TrustWallet, what is it? And why has it spiked?

Trust Wallet is a mobile-based, non-custodial cryptocurrency and NFT wallet that works with 65 different blockchains and more than 4.5 million different assets. The Trust Wallet Token, the wallet’s own native cryptocurrency, is also available (TWT). It is a governance and utility token accessible to Trust Wallet’s 25 million+ users.

For the cryptocurrency sector, these are turbulent times. The entire market was affected by the FTX meltdown, which made an already harsh crypto winter even worse. The majority of coins have lost value during the last seven days, and the value of all cryptocurrencies has decreased by about 20% over the past ten days.

One token has managed to defy the trend and post gains of 107% over the past week despite the bear market conditions. That’s true, according to data from CoinMarketCap, the Trust Wallet Token (TWT) soared from $1.10 on November 8 to $2.30 at the time of writing. But what is TWT, and why has its popularity recently skyrocketed? Join us to find out.
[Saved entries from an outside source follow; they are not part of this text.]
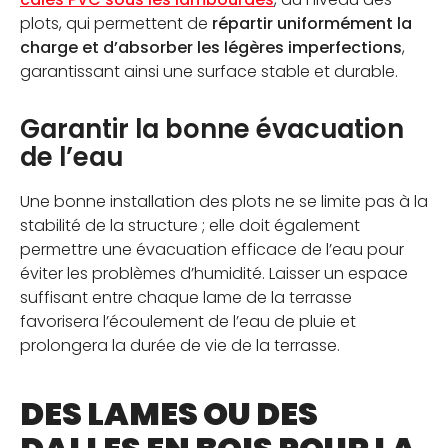
plots, qui permettent de
répartir uniformément la
charge et d’absorber les légères imperfections
,
garantissant ainsi une surface stable et durable.
Garantir la bonne évacuation
de l’eau
Une bonne installation des plots ne se limite pas à la
stabilité de la structure ; elle doit également
permettre une évacuation efficace de l’eau pour
éviter les problèmes d’humidité. Laisser un espace
suffisant entre chaque lame de la terrasse
favorisera l’écoulement de l’eau de pluie et
prolongera la durée de vie de la terrasse.
DES LAMES OU DES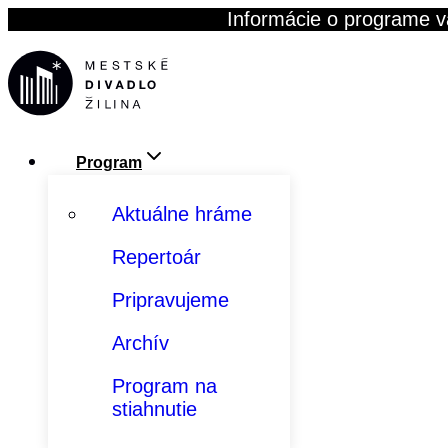
Skip
Informácie o programe v
to
content
Program
Aktuálne hráme
Repertoár
Pripravujeme
Archív
Program na
stiahnutie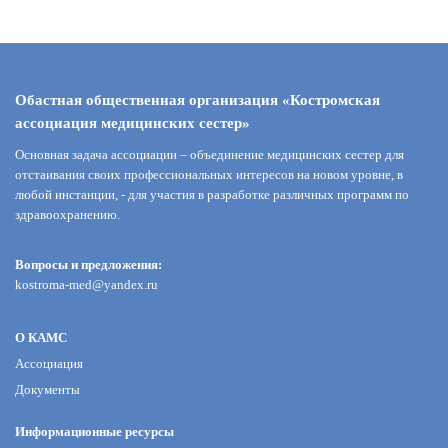
Обастная общественная организация «Костромская
ассоциация медицинских сестер»
Основная задача ассоциации – объединение медицинских сестер для
отстаивания своих профессиональных интересов на новом уровне, в
любой инстанции, - для участия в разработке различных программ по
здравоохранению.
Вопросы и предложения:
kostroma-med@yandex.ru
О КАМС
Ассоциация
Документы
Информационные ресурсы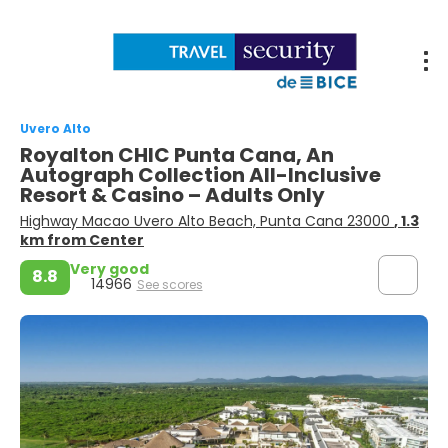
Uvero Alto
Royalton CHIC Punta Cana, An
Autograph Collection All-Inclusive
Resort & Casino – Adults Only
Highway Macao Uvero Alto Beach, Punta Cana 23000
, 1.3
km from Center
Very good
8.8
14966
See scores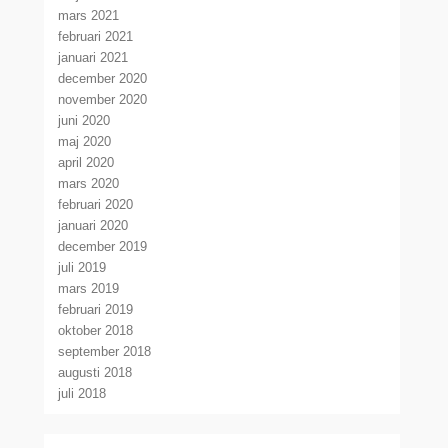
mars 2021
februari 2021
januari 2021
december 2020
november 2020
juni 2020
maj 2020
april 2020
mars 2020
februari 2020
januari 2020
december 2019
juli 2019
mars 2019
februari 2019
oktober 2018
september 2018
augusti 2018
juli 2018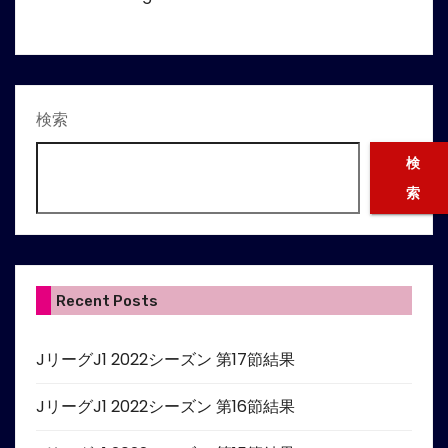
検索
検
索
Recent Posts
JリーグJ1 2022シーズン 第17節結果
JリーグJ1 2022シーズン 第16節結果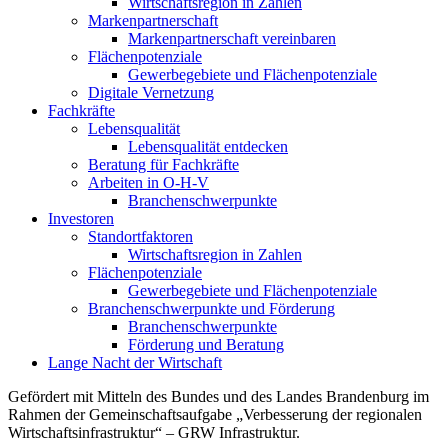
Wirtschaftsregion in Zahlen
Markenpartnerschaft
Markenpartnerschaft vereinbaren
Flächenpotenziale
Gewerbegebiete und Flächenpotenziale
Digitale Vernetzung
Fachkräfte
Lebensqualität
Lebensqualität entdecken
Beratung für Fachkräfte
Arbeiten in O-H-V
Branchenschwerpunkte
Investoren
Standortfaktoren
Wirtschaftsregion in Zahlen
Flächenpotenziale
Gewerbegebiete und Flächenpotenziale
Branchenschwerpunkte und Förderung
Branchenschwerpunkte
Förderung und Beratung
Lange Nacht der Wirtschaft
Gefördert mit Mitteln des Bundes und des Landes Brandenburg im
Rahmen der Gemeinschaftsaufgabe „Verbesserung der regionalen
Wirtschaftsinfrastruktur“ – GRW Infrastruktur.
Trust Wallet is a mobile-based, non-custodial cryptocurrency and NFT wallet that works with 65 different blockchains and more than 4.5 million different assets. The Trust Wallet Token, the wallet’s own native cryptocurrency, is also available (TWT). It is a governance and utility token accessible to Trust Wallet’s 25 million+ users.
Users of Trust Wallet can use their TWT to influence decisions made on the site. For instance, TWT holders have the opportunity to cast their votes on important issues involving the Trust Wallet app, such as planned updates, new features, etc. Additionally, TWT holders can benefit from exclusive access and savings on cryptocurrency investments made through Trust Wallet. To put it briefly, TWT is made to benefit Trust Wallet users. It can also be traded for other crypto assets and used as payment for services since it is a BEP-20 asset.

TWT has seen an astronomical rise in valuation over the last few days. The coin even touched an all-time high of $2.68 last night and is currently up 126 percent in the previous 90 days and nearly 215 percent YTD. But what’s causing these astronomical gains? The answer is simple: it’s a combination of investor FUD after the FTX crash and some recent tweets from Binance CEO Changpeng Zhao. Let’s delve deeper.

FTX, formerly the second-largest cryptocurrency exchange, has suspended withdrawals and filed for Chapter 11 bankruptcy, as you may have be aware. Over the past several days, the value of its native cryptocurrency, FTT, has also dropped by more than 90%. The crash has been referred to as the “Lehman moment” for the cryptocurrency industry by insiders. Any businesses that have funds linked to the exchange may also lose all of their investment.

As a result, the FTX meltdown may cause a chain reaction, exposing other businesses to the failing crypto exchange to cash flow problems, insolvency, or even worse. Similar to what happened after the Terra-Luna catastrophe, a number of companies, including 3 Arrows Capital (3AC), Voyager, Celsius, BlockFi, Vauld, etc., experienced severe cash flow problems. Customers’ funds were also frozen in court proceedings while some of these businesses even stopped withdrawals and declared bankruptcy.

Similar anxiety exists in relation to the FTX crash. Investors are hesitant to leave their money in DeFi wallets or on an exchange. The majority of users try to transfer their money from these custodial wallets to offline, non-custodial wallets. Recent CryptoQuant data supports this claim, demonstrating that between November 6 and November 13, almost $3.7 billion in BTC, $2.5 billion in ETH, and more than $2 billion in stablecoins were removed from exchanges.

Trust Wallet is now one of the top non-custodial crypto storing options. Furthermore, Binance CEO Changpeng Zhao has used his tweets to effectively promote the wallet. “The right to self-custody is a fundamental one. You’re free to do it whenever you want. Just be sure to execute it correctly. Start out slowly and learn the technology and tools first. Here, errors could cost you dearly, Zhao warned in a tweet on Sunday. Your coins and keys, @TrustWallet,” he continued.

A well-known cryptographic maxim is “Not your keys, not your coins,” which gained even greater recognition after the Terra-Lune accident. It essentially means that users do not have actual control over the money placed in custodial wallets because they do not have access to their private keys. In the event that an exchange decides to halt withdrawals, users cannot withdraw money from their wallets. With non-custodial storage options like Trust Wallet, this is not the case.
Non-custodial wallets for storing cryptocurrency are secure and entirely in your hands.